Lorsque ses politiques de réductions d’impôts et d’augmentation des droits de douane, ainsi que la désignation des immigrant·es et des transgenres comme boucs émissaires, ne parviendront pas à résoudre les problèmes matériels urgents des travailleur·ses – notamment la hausse des prix et la stagnation des salaires tandis que les riches bénéficient de nouvelles réductions d’impôts –, son soutien s’érodera. Les attaques néolibérales contre le niveau de vie de la classe ouvrière, qui ont contribué à fracturer sa conscience, son unité et la solidarité, stimuleront les luttes qui impliqueront l’unité de la classe ouvrière dans l’action, et la reconstruction des solidarités.
L’absence d’un parti ouvrier ou socialiste de masse implique une absence de réponse efficace au flux constant de rhétorique raciste, anti-immigré·es et anti-LGBTQI+ provenant de la droite MAGA 2 et amplifié par les alliés de Trump, Musk et Zuckerberg, par leur contrôle de Facebook et X. Un parti ouvrier ou socialiste de masse offrirait une alternative à leur racisme, leur sexisme et leur nationalisme blanc, ainsi qu’à l’austérité néolibérale des Démocrates et des Républicains, et ce faisant, renforcerait la conscience de classe, et la solidarité au-delà des divisions de race et de genre.
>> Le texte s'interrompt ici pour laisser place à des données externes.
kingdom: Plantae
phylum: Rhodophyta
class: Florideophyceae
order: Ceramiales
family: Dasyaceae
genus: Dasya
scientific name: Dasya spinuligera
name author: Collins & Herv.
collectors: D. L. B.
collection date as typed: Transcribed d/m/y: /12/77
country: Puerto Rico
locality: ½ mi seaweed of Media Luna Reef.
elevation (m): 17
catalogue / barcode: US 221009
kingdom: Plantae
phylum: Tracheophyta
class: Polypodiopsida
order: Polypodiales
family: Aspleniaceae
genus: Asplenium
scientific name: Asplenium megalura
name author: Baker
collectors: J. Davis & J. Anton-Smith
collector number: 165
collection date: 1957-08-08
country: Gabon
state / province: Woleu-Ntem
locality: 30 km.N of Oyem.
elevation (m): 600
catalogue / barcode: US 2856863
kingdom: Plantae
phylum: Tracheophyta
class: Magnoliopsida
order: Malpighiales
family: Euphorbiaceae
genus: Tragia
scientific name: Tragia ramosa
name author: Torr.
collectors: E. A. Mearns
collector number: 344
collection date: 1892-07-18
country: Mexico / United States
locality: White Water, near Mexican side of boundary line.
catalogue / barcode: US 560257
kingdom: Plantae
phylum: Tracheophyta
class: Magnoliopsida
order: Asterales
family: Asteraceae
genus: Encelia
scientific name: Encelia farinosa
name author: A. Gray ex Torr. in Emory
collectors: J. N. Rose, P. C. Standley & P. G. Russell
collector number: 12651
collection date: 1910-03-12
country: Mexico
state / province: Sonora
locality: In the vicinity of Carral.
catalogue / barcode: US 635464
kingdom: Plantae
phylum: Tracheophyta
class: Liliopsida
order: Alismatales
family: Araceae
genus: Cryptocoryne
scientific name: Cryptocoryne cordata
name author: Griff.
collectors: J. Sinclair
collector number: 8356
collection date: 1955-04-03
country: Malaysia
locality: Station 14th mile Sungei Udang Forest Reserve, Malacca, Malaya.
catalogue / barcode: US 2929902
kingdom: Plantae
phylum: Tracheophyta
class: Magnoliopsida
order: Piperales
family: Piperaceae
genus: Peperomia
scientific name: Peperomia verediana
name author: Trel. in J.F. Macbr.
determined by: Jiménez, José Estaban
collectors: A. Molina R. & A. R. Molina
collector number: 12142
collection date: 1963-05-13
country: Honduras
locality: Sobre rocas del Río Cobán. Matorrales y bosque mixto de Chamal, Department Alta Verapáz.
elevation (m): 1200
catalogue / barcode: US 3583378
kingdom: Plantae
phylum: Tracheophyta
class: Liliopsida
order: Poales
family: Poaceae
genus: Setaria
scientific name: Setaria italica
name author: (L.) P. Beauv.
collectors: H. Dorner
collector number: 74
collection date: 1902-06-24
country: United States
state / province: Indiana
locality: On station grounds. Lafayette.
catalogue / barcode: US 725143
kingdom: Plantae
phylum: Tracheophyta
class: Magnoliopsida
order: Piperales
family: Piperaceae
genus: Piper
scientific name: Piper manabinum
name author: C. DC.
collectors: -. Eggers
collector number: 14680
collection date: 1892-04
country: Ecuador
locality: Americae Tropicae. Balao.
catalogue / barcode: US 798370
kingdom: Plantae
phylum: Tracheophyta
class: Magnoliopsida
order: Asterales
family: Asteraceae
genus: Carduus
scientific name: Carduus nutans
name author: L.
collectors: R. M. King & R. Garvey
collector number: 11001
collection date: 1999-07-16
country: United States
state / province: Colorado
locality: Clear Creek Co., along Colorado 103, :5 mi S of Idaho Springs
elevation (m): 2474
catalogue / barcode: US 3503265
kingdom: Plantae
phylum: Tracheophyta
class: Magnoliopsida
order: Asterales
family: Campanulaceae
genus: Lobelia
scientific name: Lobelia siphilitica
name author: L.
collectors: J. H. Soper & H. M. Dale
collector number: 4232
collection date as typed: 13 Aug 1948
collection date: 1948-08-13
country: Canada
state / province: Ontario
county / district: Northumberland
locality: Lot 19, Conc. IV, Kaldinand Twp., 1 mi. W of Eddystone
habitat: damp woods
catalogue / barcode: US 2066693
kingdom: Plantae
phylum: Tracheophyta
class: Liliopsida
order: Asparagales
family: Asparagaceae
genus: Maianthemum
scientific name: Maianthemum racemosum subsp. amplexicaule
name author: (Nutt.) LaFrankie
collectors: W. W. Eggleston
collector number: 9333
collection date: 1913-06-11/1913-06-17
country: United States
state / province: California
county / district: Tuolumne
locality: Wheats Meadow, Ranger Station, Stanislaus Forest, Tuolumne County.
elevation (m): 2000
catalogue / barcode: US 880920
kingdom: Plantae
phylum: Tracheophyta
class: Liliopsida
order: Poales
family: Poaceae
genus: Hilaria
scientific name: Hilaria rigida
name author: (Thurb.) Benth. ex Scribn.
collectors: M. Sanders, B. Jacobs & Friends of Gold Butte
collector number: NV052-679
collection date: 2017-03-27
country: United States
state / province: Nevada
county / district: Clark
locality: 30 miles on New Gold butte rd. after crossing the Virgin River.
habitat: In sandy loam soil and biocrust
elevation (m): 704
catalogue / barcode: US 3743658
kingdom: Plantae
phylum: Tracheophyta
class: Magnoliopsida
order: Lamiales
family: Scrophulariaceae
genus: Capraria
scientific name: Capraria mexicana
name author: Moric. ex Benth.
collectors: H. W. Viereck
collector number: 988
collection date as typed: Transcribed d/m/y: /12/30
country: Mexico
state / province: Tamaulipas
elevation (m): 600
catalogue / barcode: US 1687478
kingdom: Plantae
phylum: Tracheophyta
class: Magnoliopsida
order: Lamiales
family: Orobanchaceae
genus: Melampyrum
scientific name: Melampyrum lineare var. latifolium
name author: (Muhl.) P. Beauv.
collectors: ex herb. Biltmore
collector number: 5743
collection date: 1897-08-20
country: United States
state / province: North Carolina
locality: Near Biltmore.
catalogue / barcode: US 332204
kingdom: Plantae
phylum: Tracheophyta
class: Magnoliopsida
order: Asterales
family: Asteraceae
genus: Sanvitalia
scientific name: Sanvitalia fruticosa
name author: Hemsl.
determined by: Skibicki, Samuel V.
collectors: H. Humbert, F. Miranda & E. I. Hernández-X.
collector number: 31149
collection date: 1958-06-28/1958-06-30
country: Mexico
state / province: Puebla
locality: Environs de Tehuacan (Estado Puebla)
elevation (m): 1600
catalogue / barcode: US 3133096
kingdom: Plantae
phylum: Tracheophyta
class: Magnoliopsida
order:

La construction de ce parti reste centrale pour toute possibilité réelle de changement social progressiste à une époque où la catastrophe climatique est imminente, où les acquis démocratiques fondamentaux les travailleur·ses et des opprimé·es sont menacés.
Dans les premiers jours de son mandat, Trump a publié, comme il l’avait promis, un certain nombre de décrets visant les immigré·es, les personnes LGBTQI+, et les initiatives Diversité, Équité et Inclusion (DEI). Cela supprimera des protections contre les discriminations à l’égard des minorités racisées, des personnes LGBTQI+, des femmes et des personnes handicapées, et abolira les contrôles sur la sécurité des travailleur·ses et de l’environnement. Des décrets antisyndicaux suivront certainement sous peu. Les mouvements des travailleur·ses, des femmes, de défense des immigrés, des Noir·es et pour l’environnement devront puiser dans les meilleures traditions militantes des luttes de masse et dans la solidarité pour faire face à Trump et à une classe patronale encouragée par ses politiques anti-régulation et anti-syndicales.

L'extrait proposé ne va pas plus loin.